WHAT IS EXPECTED => Rewrite the text of the entries below with every "Substrat" changed to "Bodengrund" and nothing else altered, leaving out the pictures.

DATA SUPPLIED =>
────────

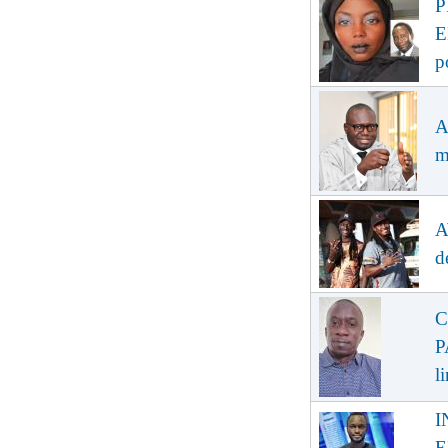
P
E
p
A
m
A
d
C
P
l
I
E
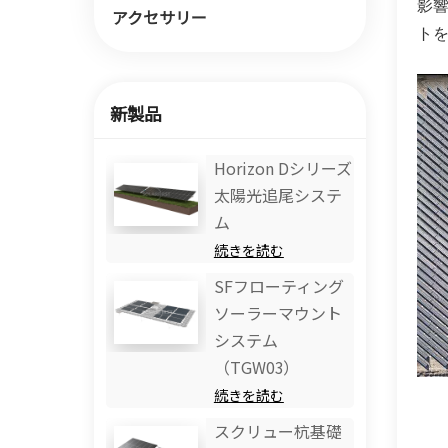
影響
アクセサリー
ト
新製品
Horizo​​n Dシリーズ
太陽光追尾システ
ム
続きを読む
SFフローティング
ソーラーマウント
システム
（TGW03）
続きを読む
スクリュー杭基礎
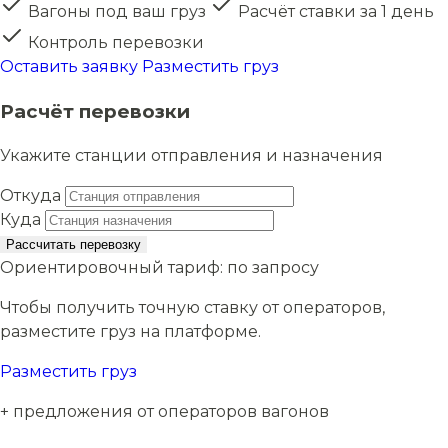
Вагоны под ваш груз
Расчёт ставки за 1 день
Контроль перевозки
Оставить заявку
Разместить груз
Расчёт перевозки
Укажите станции отправления и назначения
Откуда
Куда
Рассчитать перевозку
Ориентировочный тариф:
по запросу
Чтобы получить точную ставку от операторов,
разместите груз на платформе.
Разместить груз
+ предложения от операторов вагонов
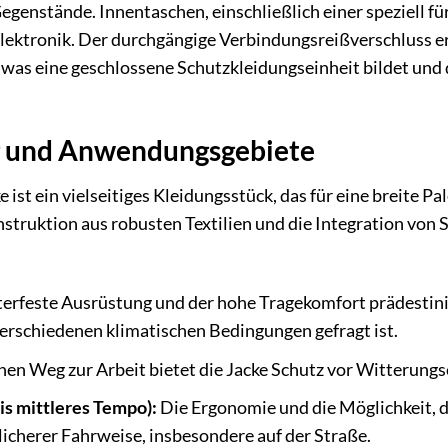
egenstände. Innentaschen, einschließlich einer speziell f
lektronik. Der durchgängige Verbindungsreißverschluss e
as eine geschlossene Schutzkleidungseinheit bildet und
 und Anwendungsgebiete
 ist ein vielseitiges Kleidungsstück, das für eine breite 
nstruktion aus robusten Textilien und die Integration von
erfeste Ausrüstung und der hohe Tragekomfort prädestini
verschiedenen klimatischen Bedingungen gefragt ist.
hen Weg zur Arbeit bietet die Jacke Schutz vor Witterungs
bis mittleres Tempo):
Die Ergonomie und die Möglichkeit, 
licherer Fahrweise, insbesondere auf der Straße.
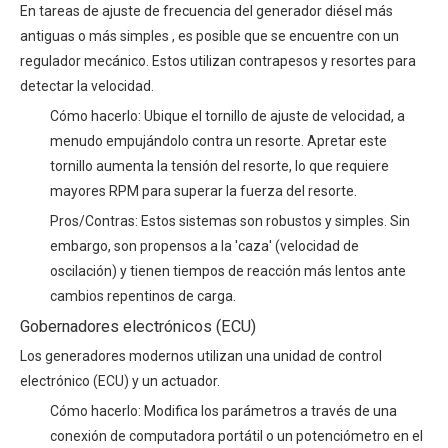
En tareas
de ajuste de frecuencia del generador diésel más
antiguas o más simples
, es posible que se encuentre con un
regulador mecánico. Estos utilizan contrapesos y resortes para
detectar la velocidad.
Cómo hacerlo: Ubique el tornillo de ajuste de velocidad, a
menudo empujándolo contra un resorte. Apretar este
tornillo aumenta la tensión del resorte, lo que requiere
mayores RPM para superar la fuerza del resorte.
Pros/Contras: Estos sistemas son robustos y simples. Sin
embargo, son propensos a la 'caza' (velocidad de
oscilación) y tienen tiempos de reacción más lentos ante
cambios repentinos de carga.
Gobernadores electrónicos (ECU)
Los generadores modernos utilizan una unidad de control
electrónico (ECU) y un actuador.
Cómo hacerlo: Modifica los parámetros a través de una
conexión de computadora portátil o un potenciómetro en el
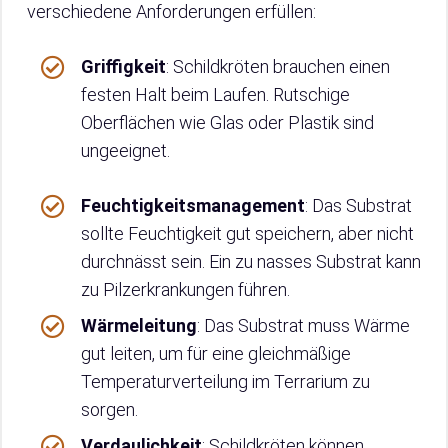
verschiedene Anforderungen erfüllen:
Griffigkeit
: Schildkröten brauchen einen
festen Halt beim Laufen. Rutschige
Oberflächen wie Glas oder Plastik sind
ungeeignet.
Feuchtigkeitsmanagement
: Das Substrat
sollte Feuchtigkeit gut speichern, aber nicht
durchnässt sein. Ein zu nasses Substrat kann
zu Pilzerkrankungen führen.
Wärmeleitung
: Das Substrat muss Wärme
gut leiten, um für eine gleichmäßige
Temperaturverteilung im Terrarium zu
sorgen.
Verdaulichkeit
: Schildkröten können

────────

RESULT FOR THIS TASK =>
P
E
p
A
m
A
d
C
P
l
I
E
影響
アクセサリー
ト
新製品
Horizo​​n Dシリーズ
太陽光追尾システ
ム
続きを読む
SFフローティング
ソーラーマウント
システム
（TGW03）
続きを読む
スクリュー杭基礎
Вагоны под ваш груз
Расчёт ставки за 1 день
Контроль перевозки
Оставить заявку
Разместить груз
Расчёт перевозки
Укажите станции отправления и назначения
Откуда
Куда
Рассчитать перевозку
Ориентировочный тариф:
по запросу
Чтобы получить точную ставку от операторов,
разместите груз на платформе.
Разместить груз
+ предложения от операторов вагонов
egenstände. Innentaschen, einschließlich einer speziell f
lektronik. Der durchgängige Verbindungsreißverschluss e
as eine geschlossene Schutzkleidungseinheit bildet und
 und Anwendungsgebiete
 ist ein vielseitiges Kleidungsstück, das für eine breite 
nstruktion aus robusten Textilien und die Integration von
erfeste Ausrüstung und der hohe Tragekomfort prädestini
verschiedenen klimatischen Bedingungen gefragt ist.
hen Weg zur Arbeit bietet die Jacke Schutz vor Witterungs
bis mittleres Tempo):
Die Ergonomie und die Möglichkeit, 
licherer Fahrweise, insbesondere auf der Straße.
En tareas
de ajuste de frecuencia del generador diésel más
antiguas o más simples
, es posible que se encuentre con un
regulador mecánico. Estos utilizan contrapesos y resortes para
detectar la velocidad.
Cómo hacerlo: Ubique el tornillo de ajuste de velocidad, a
menudo empujándolo contra un resorte. Apretar este
tornillo aumenta la tensión del resorte, lo que requiere
mayores RPM para superar la fuerza del resorte.
Pros/Contras: Estos sistemas son robustos y simples. Sin
embargo, son propensos a la 'caza' (velocidad de
oscilación) y tienen tiempos de reacción más lentos ante
cambios repentinos de carga.
Gobernadores electrónicos (ECU)
Los generadores modernos utilizan una unidad de control
electrónico (ECU) y un actuador.
Cómo hacerlo: Modifica los parámetros a través de una
conexión de computadora portátil o un potenciómetro en el
verschiedene Anforderungen erfüllen:
Griffigkeit
: Schildkröten brauchen einen
festen Halt beim Laufen. Rutschige
Oberflächen wie Glas oder Plastik sind
ungeeignet.
Feuchtigkeitsmanagement
: Das Bodengrund
sollte Feuchtigkeit gut speichern, aber nicht
durchnässt sein. Ein zu nasses Bodengrund kann
zu Pilzerkrankungen führen.
Wärmeleitung
: Das Bodengrund muss Wärme
gut leiten, um für eine gleichmäßige
Temperaturverteilung im Terrarium zu
sorgen.
Verdaulichkeit
: Schildkröten können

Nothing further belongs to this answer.